Per il tecnico comunale è chiaro come la legge 88/2001 preveda che le concessioni sul demanio marittimo hanno una durata di sei anni e si rinnovano automaticamente alla scadenza, salvo il potere di revoca per motivi prevalenti di interesse pubblico e di decadenza per abusi
Il concessionario ha già versato il canone demaniale per il 2024, pari a 3.706,77 € più l’addizionale regionale, e per il 2025 dovrà pagare lo stesso canone. Con l’addizionale regionale al 25%, salvo i previsti aggiornamenti.
In ultimo si è stabilito il rinnovo della Concessione Demaniale Marittima n° 04/04 del 01/06/2004, per anni 6 a decorrere dal 01/03 al 31/10 dal 2004 al 2009, con cui è stata concessa una zona demaniale marittima di complessivi mq. 1400,00 di cui mq. 1000,00 con piattaforma stagionale e mq. 400,00 con area destinata a ristorazione, manifestazioni, fiere, degustazioni ed altro, con lo scopo di “Posizionare sulle scogliere pedane in legno facilmente smontabili, al fine di recuperare una ulteriore porzione di territorio da destinare a passeggiata a mare e all’apprestamento di opere e strutture di svago e di abbellimento di facile rimozione e non infissi al suolo, tali da garantire la migliore fruibilità ai fini turistici del territorio, con posa tensostrutture e lettini, nonché servizio di ristorazione ed altro”.
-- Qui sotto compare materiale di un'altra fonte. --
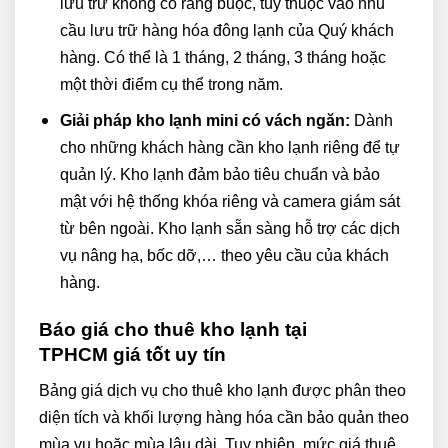
lưu trữ không có ràng buộc, tùy thuộc vào nhu
cầu lưu trữ hàng hóa đông lạnh của Quý khách
hàng. Có thể là 1 tháng, 2 tháng, 3 tháng hoặc
một thời điểm cụ thể trong năm.
Giải pháp kho lạnh mini có vách ngăn:
Dành
cho những khách hàng cần kho lạnh riêng để tự
quản lý. Kho lạnh đảm bảo tiêu chuẩn và bảo
mật với hệ thống khóa riêng và camera giám sát
từ bên ngoài. Kho lạnh sẵn sàng hỗ trợ các dịch
vụ nâng hạ, bốc dỡ,… theo yêu cầu của khách
hàng.
Báo giá cho thuê kho lạnh tại
TPHCM giá tốt uy tín
Bảng giá dịch vụ cho thuê kho lạnh được phân theo
diện tích và khối lượng hàng hóa cần bảo quản theo
mùa vụ hoặc mùa lâu dài. Tuy nhiên, mức giá thuê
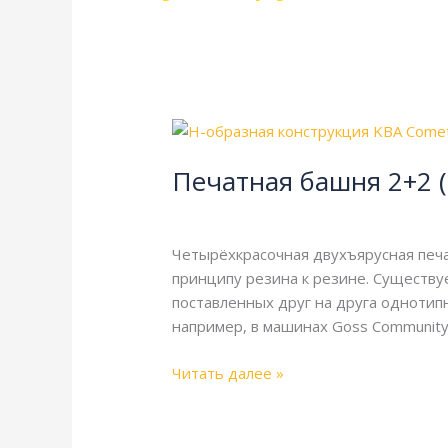
Печатная
башня
Печатная башня 2+2 (
2+2
(2Hi,
Энциклопедия
/
webmachin
H-
секция)
Четырёхкрасочная двухъярусная печа
принципу резина к резине. Существу
поставленных друг на друга однотип
например, в машинах Goss Community,
Читать далее »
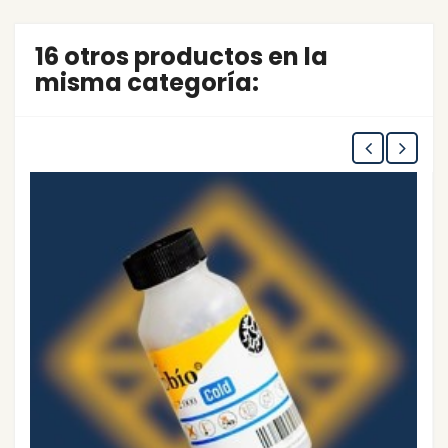
16 otros productos en la
misma categoría:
Il rinnovo concesso al sindaco della CDM n°04 del 01.06.2004 variata con la CDM n° 3 del 11.12.2018 denominata Modulo B3, per anni 6 e fino al 30.04.2030 del’area demaniale per un totale di mq 1274,00 con fronte a mare di ml 145,14, il tutto come risulta dai grafici allegati che formano parte integrante e sostanziale della presente. A fronte della presente Concessione, il Concessionario ha già versato il canone demaniale per l’anno 2024 pari ad € 3.225,50 e l’addizionale Regionale pari al 25% del canone ed è tenuto a versare per l’anno 2025 il canone pari ad € 3.225,50 e l’addizionale Regionale pari al 25% del canone, salvo aggiornamenti.
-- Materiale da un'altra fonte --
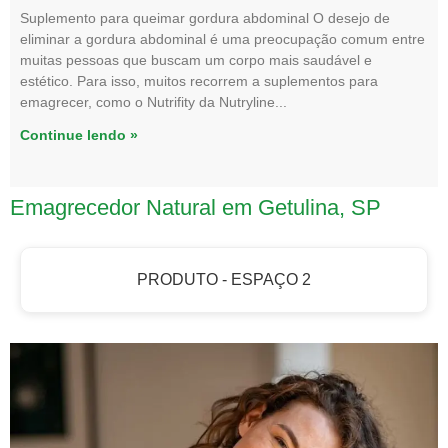
Suplemento para queimar gordura abdominal O desejo de
eliminar a gordura abdominal é uma preocupação comum entre
muitas pessoas que buscam um corpo mais saudável e
estético. Para isso, muitos recorrem a suplementos para
emagrecer, como o Nutrifity da Nutryline
Continue lendo »
Emagrecedor Natural em Getulina, SP
PRODUTO - ESPAÇO 2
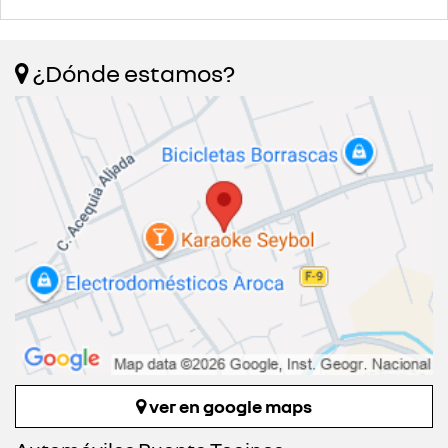
¿Dónde estamos?
ver en google maps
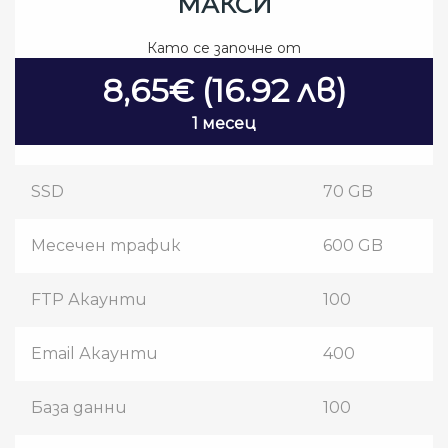
МАКСИ
Като се започне от
8,65€ (16.92 лв)
1 месец
SSD
70 GB
Месечен трафик
600 GB
FTP Акаунти
100
Email Акаунти
400
База данни
100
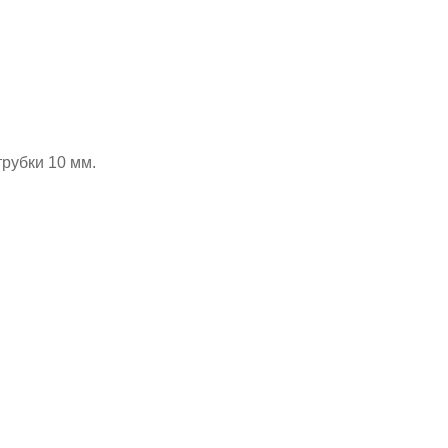
трубки 10 мм.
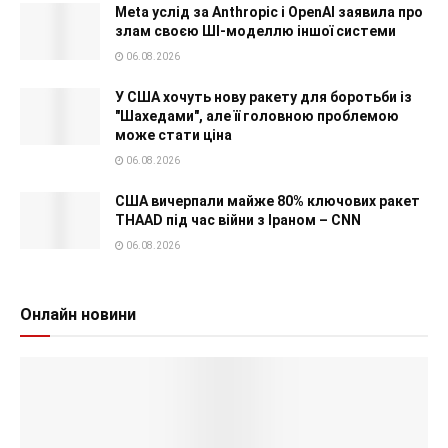
Meta услід за Anthropic і OpenAI заявила про
злам своєю ШІ-моделлю іншої системи
06.08.2026
У США хочуть нову ракету для боротьби із
"Шахедами", але її головною проблемою
може стати ціна
06.08.2026
США вичерпали майже 80% ключових ракет
THAAD під час війни з Іраном – CNN
06.08.2026
Онлайн новини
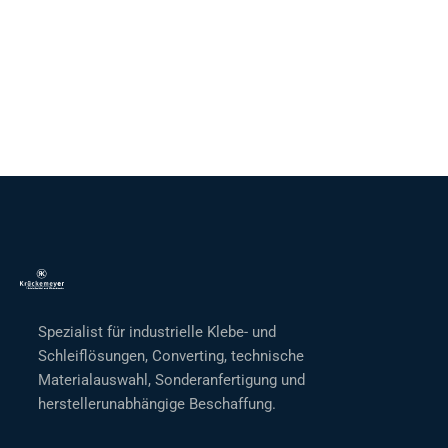
Spezialist für industrielle Klebe- und
Schleiflösungen, Converting, technische
Materialauswahl, Sonderanfertigung und
herstellerunabhängige Beschaffung.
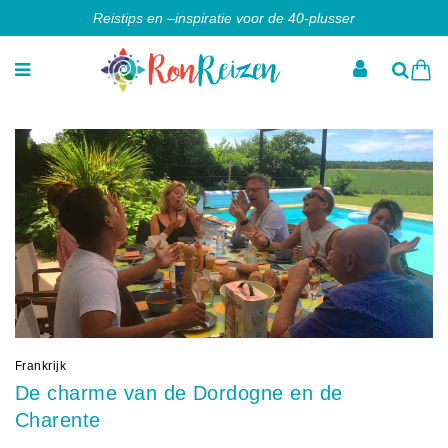
Reistips en –inspiratie voor de 40-plusser
Frankrijk
De charme van de Dordogne en de
Charente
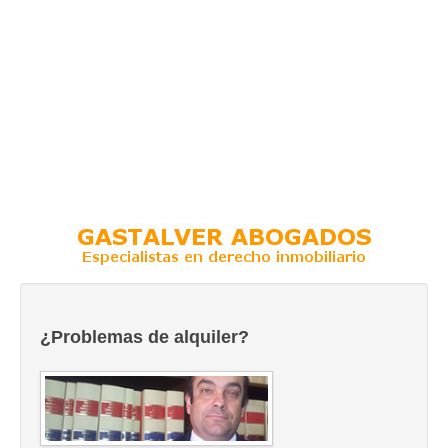
¿Problemas de alquiler?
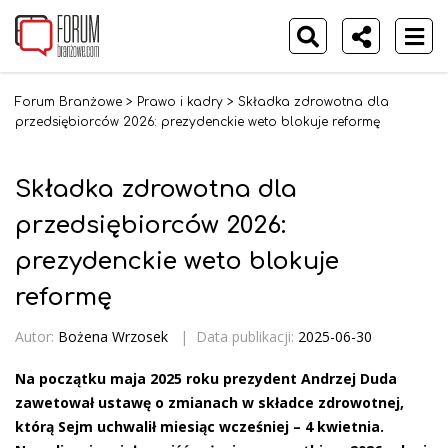
Forum Branżowe
>
Prawo i kadry
>
Składka zdrowotna dla
przedsiębiorców 2026: prezydenckie weto blokuje reformę
Składka zdrowotna dla
przedsiębiorców 2026:
prezydenckie weto blokuje
reformę
Autor:
Bożena Wrzosek
|
Data publikacji:
2025-06-30
Na początku maja 2025 roku prezydent Andrzej Duda
zawetował ustawę o zmianach w składce zdrowotnej,
którą Sejm uchwalił miesiąc wcześniej – 4 kwietnia.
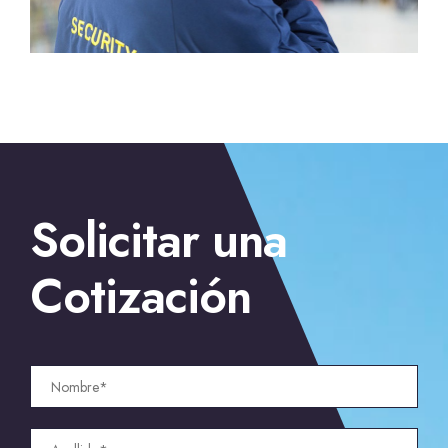
Solicitar una
Cotización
Per la realizzazione e l’inizio dei lavori di montaggio delle strutture sulle aree in concessione si dovrà munire. Preventivamente ed idoneo titolo abilitativo . Entro la data del 30 Aprile 2030 il concessionario dovrà sgombrare a propria cura e spese l’area occupata, asportando eventuali manufatti impiantati. Il canone previsto è imposto a titolo provvisorio e potrà subire variazioni ad opera delle amministrazioni finanziarie dello Stato competenti. A cui l’atto viene rimesso a tale specifico scopo. L’autorizzazione viene rilasciata ai soli fini demaniali marittimi. E per quanto altro non previsto nelle clausole, si demanda alla lettura dell’ordinanza di balneazione in corso di validità.